Third sector partnerships

Of course, local authorities are also increasingly partnering with third-sector groups to drive up reuse.

WRAP advocates such partnerships, and last year launched a suite of materials to show how to do
it. Linda Crichton, Head of Resource Management, explains: “The ‘How to guide on making reuse a strategic priority’ has info about establishing reuse as a strategic priority for local authorities and

their partners. It provides a step-by-step approach for building a case for a reuse strategy and the environmental, social and economic benefits this can bring.”

According to WRAP, the benefits of such partnerships are many: ‘In 2012, the third sector benefitted by an estimated £430 million through reuse, and reuse organisations created 11,000 full-time- equivalent jobs. WRAP estimates that UK households also benefitted by some £6 billion through reuse
in 2012, including giving people access to more affordable products.’

Crichton comments: “The actual benefits for each local authority will be different, but we have provided advice on how they can quantify them through working out where they are now and monitoring
and evaluating the progress they are making... There are various calculators and tools available that help with this process in this guide and at the Household Waste Prevention Hub.”

She continues: “It doesn’t really matter what you
call it. It could be a steering group, an association, a network. It can be informal quarterly meeting or a formally constituted group (the guide covers this). Where we have seen reuse forums, we have really seen reuse take off. It gives an opportunity for LA staff, waste management company staff and third-sector groups
to see where each other’s strengths lie and work to those.
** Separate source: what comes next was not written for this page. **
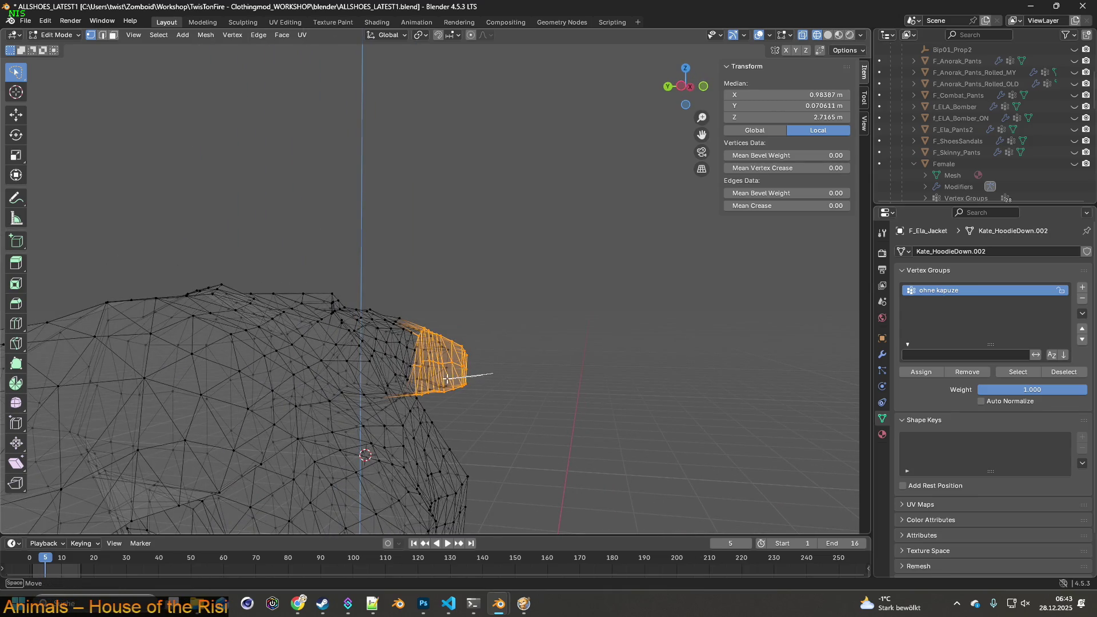
drag(592, 378, 394, 412)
Our case studies show once the social, economic and environmental benefits and value are shown, the corporate social responsibility is clear and this often means barriers can be addressed and progress made.”

This article was taken from Issue 84

WRAP lists good coordination, communication
– both internally and with the public – and actively keeping partners engaged and reporting to delivery of an action plan (not just being a talking shop) as key to maintaining the partnership.

Two such partnership projects have developed
in Buckinghamshire. The first saw reuse built into a household waste recycling centre (HWRC) contract, enabling a charity to set up shops on two HWRC sites.

The charity shops sold over 45,000 items in their first year of operation, equating to nearly 500 tonnes of material being diverted from landfill and saving £40,000 in disposal costs.

The second led to the creation of Buckinghamshire Re-Use Forum, comprising of five local authorities, seven reuse organisations, three housing associations and three waste management contractors. The forum helps to generate stock for the shops and raise awareness of furniture reuse.

Another successful scheme has been set up in Leeds, where the city council has partnered with local furniture reuse organisations to maximise reuse from social housing and reduce bulky waste going to landfill. Leeds City Council (LCC) has also been working with WeeeLink to better manage electrical and electronic equipment (EEE). Having monitored EEE coming into HWRCs, LCC estimated 17,000 potentially reusable items are instead being recycled at just one of its HWRCs each year. In a trial to recover some of this EEE, the council was able to capture nearly 200 items at two sites over two months. Sixty of these items were sold for a total of £1,500.